The biggest mistake made by successive governments in Balochistan was the silent acceptance of the FC to work as a community police in the province rather than guarding the frontiers we share with Iran and Afghanistan. It is currently a catch 22 situation for the government in Quetta. One must confess that the FC proved highly successful in the first few months of its deployment in Quetta for the purpose of containing target killings. It was a task that should have ideally been performed by the police, not the FC. With the FC becoming an indispensable need for the government, the former grew overconfident and more arrogant. It grossly violated its mandate. Soon, there was a hue and cry from different parts of Balochistan about maltreatment of civilians, particularly the activists of rival political parties, by the FC which was accused of insulting local people at different check points. This culminated in hatred against the FC and complaints by the masses about lack of action by the provincial government to check the growing powers of the FC.

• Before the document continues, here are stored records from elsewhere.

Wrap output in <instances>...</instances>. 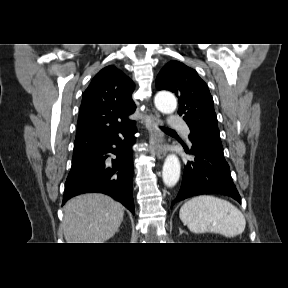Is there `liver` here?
Listing matches in <instances>:
<instances>
[{
  "label": "liver",
  "instance_id": "6515ba94",
  "mask_svg": "<svg viewBox=\"0 0 288 288\" xmlns=\"http://www.w3.org/2000/svg\"><path fill=\"white\" fill-rule=\"evenodd\" d=\"M63 210L67 243H104L116 233L124 216L119 202L97 193L74 197Z\"/></svg>",
  "mask_w": 288,
  "mask_h": 288
}]
</instances>
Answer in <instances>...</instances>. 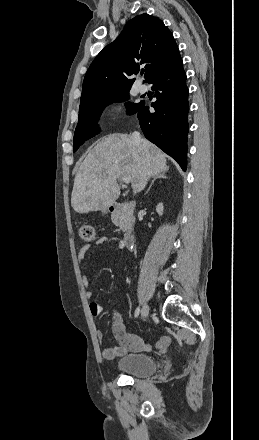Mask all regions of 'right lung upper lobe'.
I'll list each match as a JSON object with an SVG mask.
<instances>
[{
    "label": "right lung upper lobe",
    "mask_w": 259,
    "mask_h": 440,
    "mask_svg": "<svg viewBox=\"0 0 259 440\" xmlns=\"http://www.w3.org/2000/svg\"><path fill=\"white\" fill-rule=\"evenodd\" d=\"M179 54L170 30L157 17L141 14L128 21L115 41L90 65L83 82L80 107L131 88L139 67L149 82L156 72Z\"/></svg>",
    "instance_id": "cb5924a9"
}]
</instances>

Now, even the FC has failed to grapple with targeted killings in Quetta. After the killing of Abdul Majeed Langove, an accomplished commander of the Baloch Liberation Army (BLA), the armed groups threatened to avenge the killing of their leader by the FC in an operation in Quetta. Since then, around 22 people have been killed in various districts in a host of cases of target killings. What is the next option left for the provincial government once even the FC fails to deliver the assigned tasks?
While the blame game between the CM and the FC may continue, this does not provide a roadmap to the solution of the Baloch issue and return of peace in Balochistan, mainly its capital Quetta. On their part, the armed groups might be viewing the CM-FC vendetta as a remarkable achievement as the ultimate goal in a guerilla war is to exhaust, not necessarily defeat, your opponent.